Bu soruyu incelemek için şu makaleyi öneriyoruz: "Gordon H. Bower: anılara duygular aracılık eder"
8. Kadınlar erkeklerden daha yüksek sesle konuşur
Bitirmek için, çok yaygın bir efsaneye atıfta bulunan başka bir efsaneyi açıklığa kavuşturmak gerekir. erkekler ve kadınlar arasındaki fark. Spesifik olarak, efsane hakkında iki cinsiyetten hangisi daha çok konuşur. Bir erkeğe bu soruyu sorarsak, muhtemelen onlardan çok daha fazla konuştuklarını söyleyecektir. Ancak gerçek şu ki, birkaç araştırma, her iki cinsiyetin de ortalama olarak günde benzer sayıda kelime kullandığını ortaya koydu: yaklaşık 16.000.
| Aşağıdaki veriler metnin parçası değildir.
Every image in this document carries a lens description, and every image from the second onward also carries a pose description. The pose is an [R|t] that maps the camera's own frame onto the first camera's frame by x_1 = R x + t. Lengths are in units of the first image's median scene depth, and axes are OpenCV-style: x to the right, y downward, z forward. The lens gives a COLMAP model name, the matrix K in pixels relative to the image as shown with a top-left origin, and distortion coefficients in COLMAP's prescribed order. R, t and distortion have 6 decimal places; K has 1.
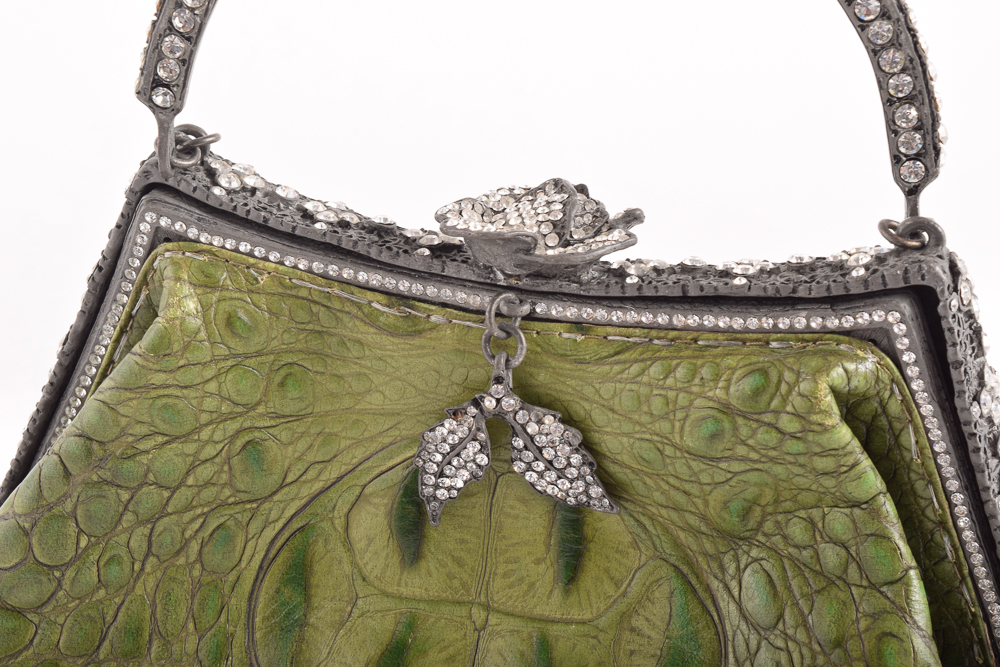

Bununla birlikte, sözel olmayan iletişimi daha kesin bir şekilde algılayabilmelerinin yanı sıra, duygu ve düşüncelerini daha açık bir şekilde ifade etme eğiliminde oldukları doğrudur. Görünüşe göre erkek cinsiyetinin kadınların daha fazla konuştuğunu düşünmesinin bir açıklaması var: görünüşe göre kadın sesinin daha fazla tonlaması var. uzun süreli, daha yüksek ton ve daha karmaşık çekimler, uzun süre konuşmaya maruz kalırsa erkeğin tahriş olmasına neden olabilecek faktörler kadın.